[Collected data]
--------------------------------------------------

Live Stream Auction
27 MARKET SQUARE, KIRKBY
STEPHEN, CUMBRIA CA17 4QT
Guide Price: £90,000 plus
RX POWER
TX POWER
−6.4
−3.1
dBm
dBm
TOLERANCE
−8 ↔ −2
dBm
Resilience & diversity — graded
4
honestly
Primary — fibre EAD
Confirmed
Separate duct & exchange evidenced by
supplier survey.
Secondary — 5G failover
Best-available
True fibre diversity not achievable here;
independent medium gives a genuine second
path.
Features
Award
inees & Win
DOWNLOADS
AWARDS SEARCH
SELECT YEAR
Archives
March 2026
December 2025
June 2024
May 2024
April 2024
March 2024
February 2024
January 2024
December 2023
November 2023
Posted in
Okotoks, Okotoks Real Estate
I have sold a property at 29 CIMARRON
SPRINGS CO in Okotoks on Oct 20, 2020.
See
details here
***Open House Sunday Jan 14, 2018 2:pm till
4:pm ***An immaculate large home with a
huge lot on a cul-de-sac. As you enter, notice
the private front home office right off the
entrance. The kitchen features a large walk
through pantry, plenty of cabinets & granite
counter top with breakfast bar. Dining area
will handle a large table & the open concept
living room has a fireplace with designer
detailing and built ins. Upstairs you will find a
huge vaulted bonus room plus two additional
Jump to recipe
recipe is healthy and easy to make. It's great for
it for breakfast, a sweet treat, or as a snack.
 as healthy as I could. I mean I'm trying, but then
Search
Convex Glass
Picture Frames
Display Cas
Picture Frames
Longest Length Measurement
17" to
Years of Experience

--------------------------------------------------

*Exercise aim:*
Give back every line from the beginning of the records through the line holding "supplier survey.", exactly as it reads, and leave out the rest.

*Task answer:*
Live Stream Auction
27 MARKET SQUARE, KIRKBY
STEPHEN, CUMBRIA CA17 4QT
Guide Price: £90,000 plus
RX POWER
TX POWER
−6.4
−3.1
dBm
dBm
TOLERANCE
−8 ↔ −2
dBm
Resilience & diversity — graded
4
honestly
Primary — fibre EAD
Confirmed
Separate duct & exchange evidenced by
supplier survey.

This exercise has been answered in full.